As $$z^{2}=1-x^{2}-y^{2},$$ we can eliminate $$z$$ from $$f(x, y, z)$$ and replace $$f$$by $$F : E^{2} \rightarrow E^{1}:$$

$F(x, y)=\left(a^{2}-c^{2}\right) x^{2}+\left(b^{2}-c^{2}\right) y^{2}+c^{2}-\left[(a-c) x^{2}+(b-c) y^{2}+c\right]^{2}.$

(Explain!) For $$F,$$ we seek the extrema on the disc $$\overline{G}=\overline{G}_{0}(1) \subset E^{2},$$ where $$x^{2}+y^{2} \leq 1$$ (so as not to violate the condition $$x^{2}+y^{2}+z^{2}=1)$$.

Equating to 0 the two partials

$\begin{array}{l}{D_{1} F(x, y)=2 x(a-c)\left\{(a+c)-2\left[(a-c) x^{2}+(b-c) y^{2}+c\right]^{2}\right\}=0}, \\ {D_{2} F(x, y)=2 y(b-c)\left\{(b+c)-2\left[(a-c) x^{2}+(b-c) y^{2}+c\right]^{2}\right\}=0}\end{array}$

and solving this system of equations, we find these critical points inside $$G:$$

(1) $$x=y=0$$ ($$F=0)$$;

(2) $$x=0, y=\pm 2^{-\frac{1}{2}}\left(F=\frac{1}{4}(b-c)^{2}\right);$$ and

(3) $$x=\pm 2^{-\frac{1}{2}}, y=0\left(F=\frac{1}{4}(a-c)^{2}\right)$$.

(Verify!)

Now, for the boundary of $$\overline{G},$$ i.e., the circle $$x^{2}+y^{2}=1,$$ repeat this process: substitute $$y^{2}=1-x^{2}$$ in the formula for $$F(x, y),$$ thus reducing it to

$h(x)=\left(a^{2}-b^{2}\right) x^{2}+b^{2}+\left[(a-b) x^{2}+b\right]^{2}, \quad h : E^{1} \rightarrow E^{1},$

on the interval $$[-1,1] \subset E^{1}.$$ In $$(-1,1)$$ the derivative

$h^{\prime}(x)=2(a-b) x\left(1-2 x^{2}\right)$

vanishes only when

(4) $$x=0$$ ($$h=0),$$ and

(5) $$x=\pm 2^{-\frac{1}{2}}\left(h=\frac{1}{4}(a-b)^{2}\right)$$.

Finally, at the endpoints of $$[-1,1],$$ we have

(6) $$x=\pm 1$$ ($$h=0)$$.

Comparing the resulting function values in all six cases, we conclude that the least of them is $$0,$$ while the largest is $$\frac{1}{4}(a-c)^{2}.$$ These are the desired least and largest values of $$f,$$ subject to the conditions stated.

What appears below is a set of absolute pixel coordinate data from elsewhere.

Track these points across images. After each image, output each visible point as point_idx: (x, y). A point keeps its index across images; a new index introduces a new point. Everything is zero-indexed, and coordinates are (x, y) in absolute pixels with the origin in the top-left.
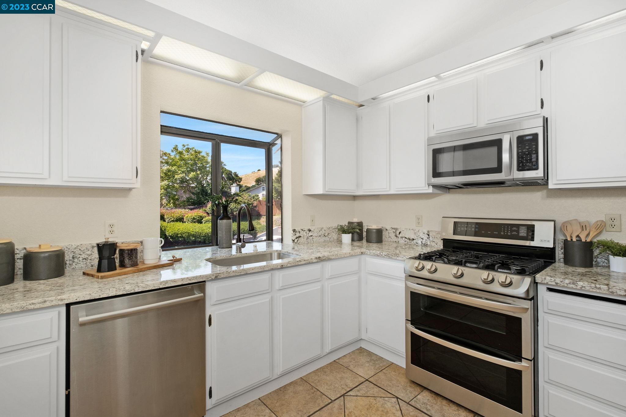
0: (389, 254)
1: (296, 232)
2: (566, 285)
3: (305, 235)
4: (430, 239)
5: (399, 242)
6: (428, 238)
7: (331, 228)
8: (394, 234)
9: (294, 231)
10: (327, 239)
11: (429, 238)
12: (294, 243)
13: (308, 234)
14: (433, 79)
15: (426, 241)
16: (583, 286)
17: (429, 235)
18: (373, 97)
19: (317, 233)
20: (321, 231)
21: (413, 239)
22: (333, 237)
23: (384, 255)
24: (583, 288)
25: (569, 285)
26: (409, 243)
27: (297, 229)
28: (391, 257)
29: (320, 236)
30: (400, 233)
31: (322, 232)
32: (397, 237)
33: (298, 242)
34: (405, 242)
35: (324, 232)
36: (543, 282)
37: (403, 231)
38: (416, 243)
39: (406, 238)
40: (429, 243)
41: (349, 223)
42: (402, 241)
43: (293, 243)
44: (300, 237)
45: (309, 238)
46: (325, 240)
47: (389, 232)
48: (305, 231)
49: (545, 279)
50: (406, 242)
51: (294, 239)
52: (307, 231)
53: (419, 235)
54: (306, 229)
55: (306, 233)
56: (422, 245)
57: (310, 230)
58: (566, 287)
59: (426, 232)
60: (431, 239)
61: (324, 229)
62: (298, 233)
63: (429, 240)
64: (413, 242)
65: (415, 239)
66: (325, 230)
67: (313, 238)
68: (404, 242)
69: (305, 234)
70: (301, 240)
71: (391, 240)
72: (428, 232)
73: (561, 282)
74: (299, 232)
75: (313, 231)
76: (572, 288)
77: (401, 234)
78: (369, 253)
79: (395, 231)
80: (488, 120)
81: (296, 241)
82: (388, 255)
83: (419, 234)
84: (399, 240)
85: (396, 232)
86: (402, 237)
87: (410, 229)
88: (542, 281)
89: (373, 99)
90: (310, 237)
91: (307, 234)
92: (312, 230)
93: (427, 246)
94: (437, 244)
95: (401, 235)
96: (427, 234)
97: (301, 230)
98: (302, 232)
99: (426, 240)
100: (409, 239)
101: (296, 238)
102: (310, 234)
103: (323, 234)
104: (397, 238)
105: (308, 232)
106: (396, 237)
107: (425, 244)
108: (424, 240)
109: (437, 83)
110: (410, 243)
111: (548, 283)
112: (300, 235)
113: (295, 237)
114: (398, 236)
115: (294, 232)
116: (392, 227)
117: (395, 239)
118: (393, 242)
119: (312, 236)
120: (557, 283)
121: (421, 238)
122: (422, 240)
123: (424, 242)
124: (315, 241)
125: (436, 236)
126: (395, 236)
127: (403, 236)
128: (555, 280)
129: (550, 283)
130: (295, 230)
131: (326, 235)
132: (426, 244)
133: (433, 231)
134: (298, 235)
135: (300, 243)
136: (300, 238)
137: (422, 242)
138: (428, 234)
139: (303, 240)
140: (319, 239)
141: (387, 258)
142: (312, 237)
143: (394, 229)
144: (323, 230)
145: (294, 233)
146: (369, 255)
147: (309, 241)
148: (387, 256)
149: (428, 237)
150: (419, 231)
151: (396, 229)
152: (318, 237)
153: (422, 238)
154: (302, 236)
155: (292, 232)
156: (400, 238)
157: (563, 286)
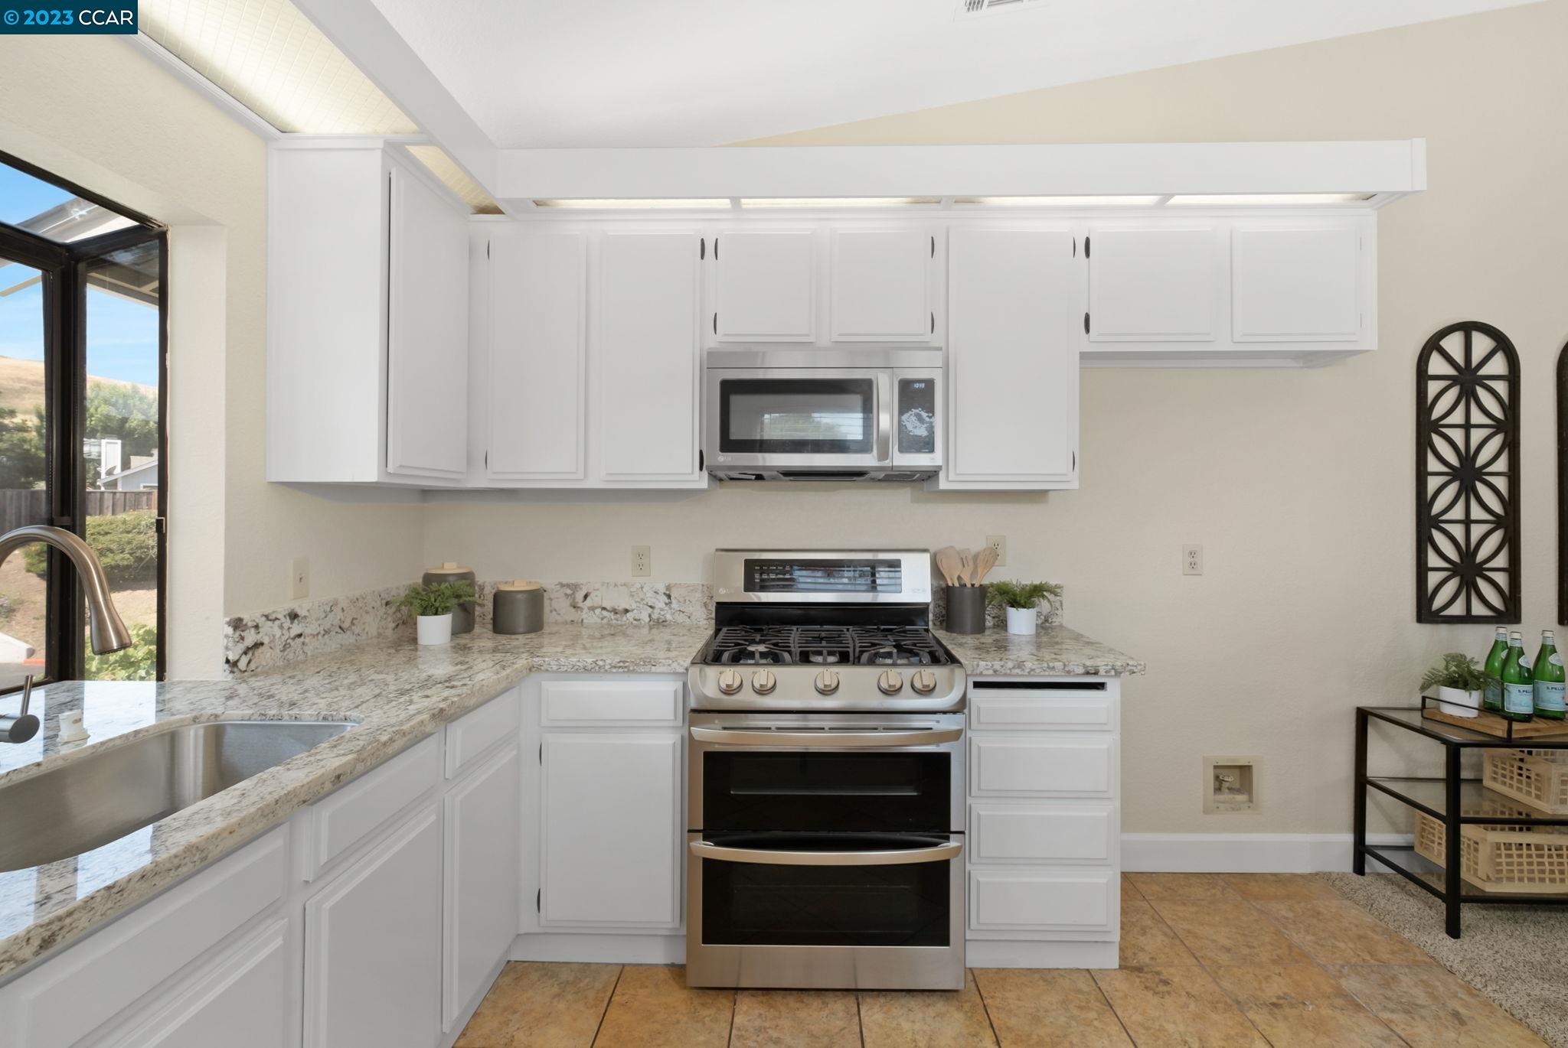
0: (624, 662)
1: (244, 628)
2: (1008, 672)
3: (278, 636)
4: (673, 606)
5: (585, 621)
6: (666, 604)
7: (361, 599)
8: (568, 602)
9: (237, 624)
10: (348, 639)
11: (670, 603)
12: (238, 674)
13: (289, 628)
14: (725, 203)
15: (662, 613)
16: (1033, 668)
17: (669, 597)
18: (537, 196)
19: (319, 622)
20: (331, 616)
21: (627, 611)
22: (366, 630)
23: (607, 667)
24: (1032, 673)
25: (1013, 670)
26: (614, 622)
27: (246, 618)
28: (631, 668)
29: (327, 632)
30: (586, 597)
31: (335, 618)
32: (578, 607)
33: (252, 666)
34: (602, 619)
35: (340, 614)
36: (975, 672)
37: (597, 590)
38: (636, 620)
39: (604, 609)
40: (669, 617)
41: (428, 579)
42: (592, 619)
43: (233, 672)
44: (258, 645)
45: (292, 644)
46: (342, 645)
47: (552, 597)
48: (277, 622)
49: (978, 665)
50: (605, 621)
51: (237, 658)
52: (283, 619)
53: (642, 600)
54: (281, 609)
55: (281, 627)
56: (652, 623)
57: (294, 616)
58: (1010, 675)
59: (662, 590)
60: (675, 605)
61: (340, 606)
62: (253, 630)
63: (671, 608)
64: (624, 619)
65: (633, 610)
66: (343, 610)
67: (303, 643)
68: (599, 621)
69: (278, 632)
70: (264, 656)
71: (559, 618)
72: (668, 588)
73: (1002, 666)
74: (257, 627)
75: (305, 617)
76: (1017, 675)
77: (588, 599)
78: (555, 668)
79: (569, 592)
80: (840, 335)
81: (242, 665)
82: (621, 664)
83: (641, 596)
84: (584, 616)
85: (573, 594)
86: (592, 609)
87: (616, 585)
88: (973, 670)
89: (537, 203)
90: (294, 639)
91: (285, 632)
92: (301, 612)
93: (664, 623)
94: (689, 617)
95: (589, 602)
96: (665, 594)
97: (264, 619)
98: (266, 626)
99: (662, 610)
100: (615, 611)
101: (245, 653)
102: (296, 629)
103: (337, 622)
104: (577, 611)
105: (287, 623)
106: (573, 610)
107: (658, 620)
108: (657, 611)
109: (724, 216)
110: (617, 620)
111: (982, 672)
112: (258, 638)
113: (241, 647)
114: (580, 604)
115: (236, 628)
116: (561, 581)
117: (572, 614)
118: (566, 623)
119: (300, 636)
120: (995, 671)
121: (649, 604)
122: (650, 610)
123: (655, 616)
124: (309, 654)
125: (687, 598)
126: (571, 605)
127: (596, 605)
128: (993, 665)
129: (985, 672)
130: (240, 620)
131: (346, 625)
132: (661, 621)
133: (680, 584)
134: (251, 638)
135: (259, 670)
136: (260, 650)
137: (650, 616)
138: (668, 592)
139: (268, 655)
140: (325, 644)
141: (618, 673)
142: (302, 638)
143: (568, 586)
144: (337, 610)
145: (238, 633)
146: (557, 671)
147: (291, 656)
148: (620, 667)
149: (667, 601)
150: (642, 588)
151: (575, 587)
152: (320, 637)
153: (651, 607)
154: (266, 641)
155: (230, 630)
156: (586, 610)
157: (1005, 675)
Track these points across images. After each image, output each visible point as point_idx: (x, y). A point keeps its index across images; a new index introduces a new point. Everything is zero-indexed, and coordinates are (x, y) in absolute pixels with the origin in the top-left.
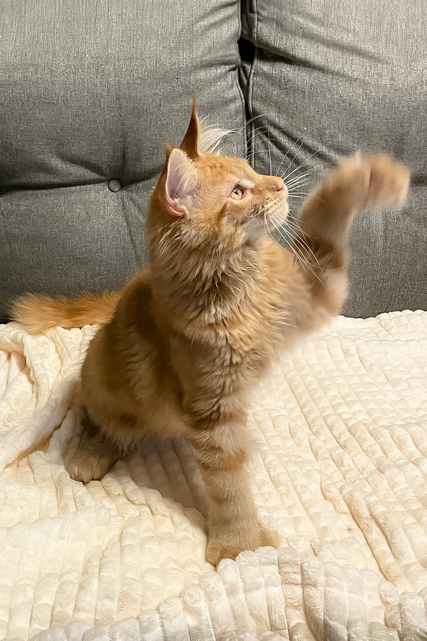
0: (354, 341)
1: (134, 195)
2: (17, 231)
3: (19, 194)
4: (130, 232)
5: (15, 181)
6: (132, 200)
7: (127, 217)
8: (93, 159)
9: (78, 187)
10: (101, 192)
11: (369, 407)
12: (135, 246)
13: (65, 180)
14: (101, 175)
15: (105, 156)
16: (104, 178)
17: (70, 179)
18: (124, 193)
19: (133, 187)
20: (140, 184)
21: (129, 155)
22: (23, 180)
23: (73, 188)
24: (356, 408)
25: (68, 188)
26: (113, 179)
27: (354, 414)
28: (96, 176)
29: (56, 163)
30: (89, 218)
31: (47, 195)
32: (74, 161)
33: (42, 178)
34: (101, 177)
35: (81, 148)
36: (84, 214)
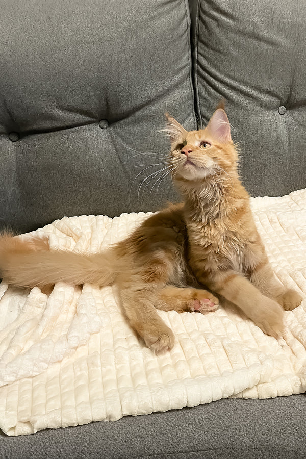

They are attained, respectively, at the points

$(0,0, \pm 1),(0, \pm 1,0),( \pm 1,0,0), \text { and }\left( \pm 2^{-\frac{1}{2}}, 0, \pm 2^{-\frac{1}{2}}\right).$

Again, the use of Theorems 2 and 3 was redundant. However, we suggest as an exercise that the reader test the critical points of $$F$$ by using Theorem 2.

Caution. Theorems 1 to 3 apply to functions of independent variables only. In Example (B), $$x, y, z$$ were made interdependent by the imposed equation

$x^{2}+y^{2}+z^{2}=1$

(which geometrically limits all to the surface of $$G_{\overrightarrow{0}}(1)$$ in $$E^{3}),$$ so that one of them, $$z,$$ could be eliminated. Only then can Theorems 1 to 3 be used.